🤖 AI Summary
This work addresses the challenge of recovering quantized factorial structure under nonlinear mappings in unsupervised disentanglement. We propose Cliff, a novel method that introduces axis-aligned, mutually independent discontinuities—termed “cliffs”—into the latent variable density. This is the first approach to translate theoretical identifiability of quantized disentanglement into an operational learning objective. Cliff leverages density estimation to detect sharp transitions in the latent space and employs a custom-designed objective that explicitly encourages dimension-wise independent discontinuous structures.

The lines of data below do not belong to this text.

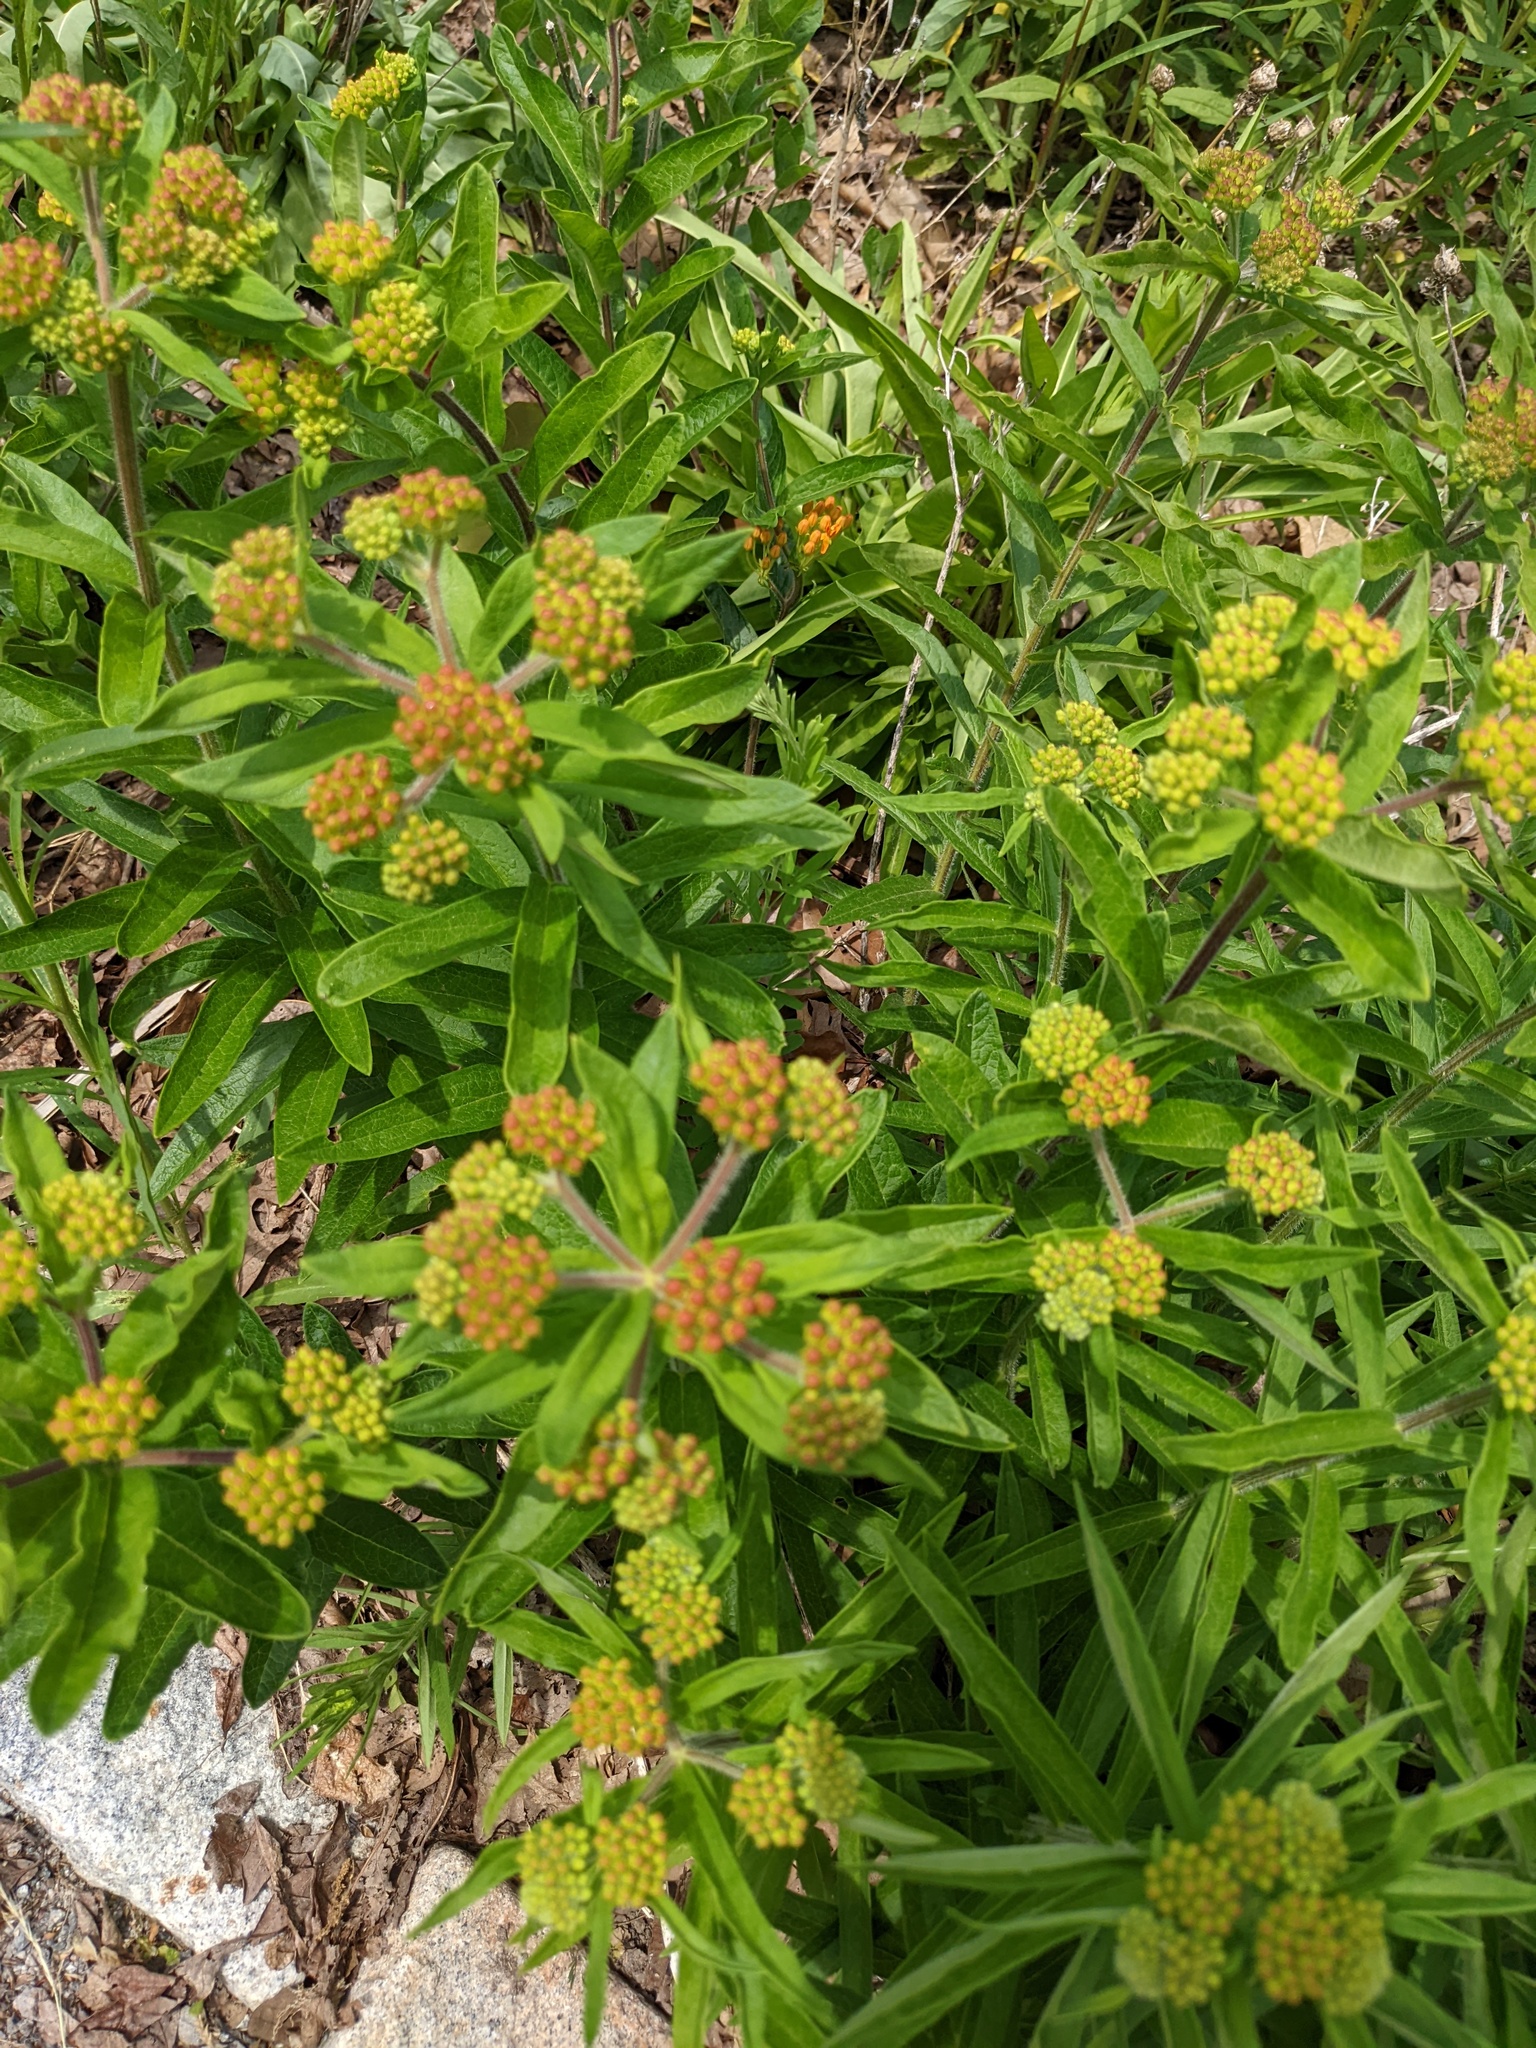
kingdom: Plantae
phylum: Tracheophyta
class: Magnoliopsida
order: Gentianales
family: Apocynaceae
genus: Asclepias
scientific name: Asclepias tuberosa
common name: Butterfly milkweed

Crucially, it achieves quantized identifiability of latent factors under arbitrary diffeomorphisms. Extensive evaluation on standard disentanglement benchmarks demonstrates that Cliff consistently outperforms state-of-the-art baselines, confirming both its effectiveness and strong generalization capability across diverse architectures and datasets.
📝 Abstract
Recent theoretical work established the unsupervised identifiability of quantized factors under any diffeomorphism. The theory assumes that quantization thresholds correspond to axis-aligned discontinuities in the probability density of the latent factors. By constraining a learned map to have a density with axis-aligned discontinuities, we can recover the quantization of the factors. However, translating this high-level principle into an effective practical criterion remains challenging, especially under nonlinear maps. Here, we develop a criterion for unsupervised disentanglement by encouraging axis-aligned discontinuities. Discontinuities manifest as sharp changes in the estimated density of factors and form what we call cliffs. Following the definition of independent discontinuities from the theory, we encourage the location of the cliffs along a factor to be independent of the values of the other factors. We show that our method, Cliff, outperforms the baselines on all disentanglement benchmarks, demonstrating its effectiveness in unsupervised disentanglement.